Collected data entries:
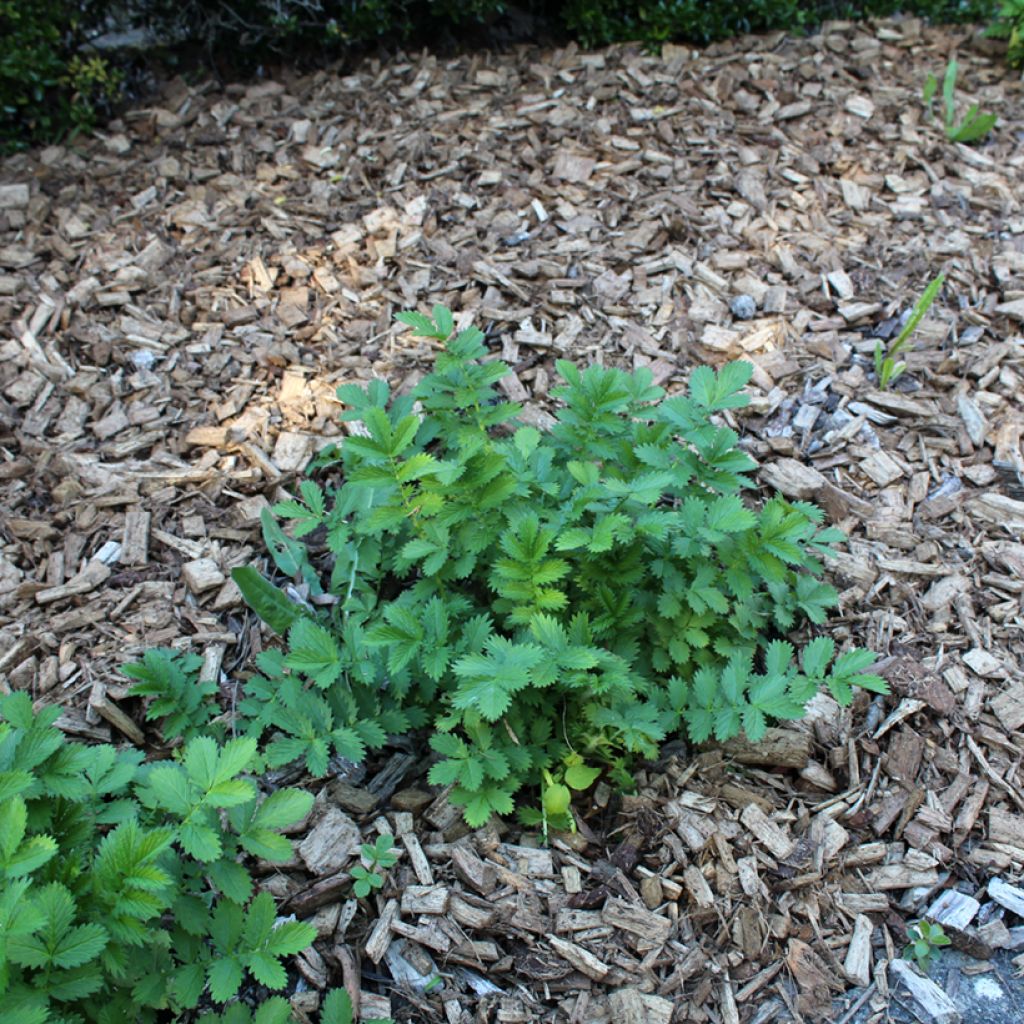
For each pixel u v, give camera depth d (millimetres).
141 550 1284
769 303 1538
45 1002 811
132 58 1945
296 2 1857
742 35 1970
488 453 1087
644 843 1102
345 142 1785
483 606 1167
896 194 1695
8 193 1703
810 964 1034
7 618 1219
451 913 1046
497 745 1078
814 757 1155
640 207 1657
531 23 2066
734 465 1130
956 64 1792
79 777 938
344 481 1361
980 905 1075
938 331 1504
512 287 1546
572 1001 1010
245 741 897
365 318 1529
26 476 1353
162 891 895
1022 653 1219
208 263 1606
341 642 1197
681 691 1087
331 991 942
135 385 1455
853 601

■ Work order: The images are to be left out; every line above should be set down exactly.

■ Finished task:
For each pixel u v, give camera depth d (millimetres).
141 550 1284
769 303 1538
45 1002 811
132 58 1945
296 2 1857
742 35 1970
488 453 1087
644 843 1102
345 142 1785
483 606 1167
896 194 1695
8 193 1703
810 964 1034
7 618 1219
451 913 1046
497 745 1078
814 757 1155
640 207 1657
531 23 2066
734 465 1130
956 64 1792
79 777 938
344 481 1361
980 905 1075
938 331 1504
512 287 1546
572 1001 1010
245 741 897
365 318 1529
26 476 1353
162 891 895
1022 653 1219
208 263 1606
341 642 1197
681 691 1087
331 991 942
135 385 1455
853 601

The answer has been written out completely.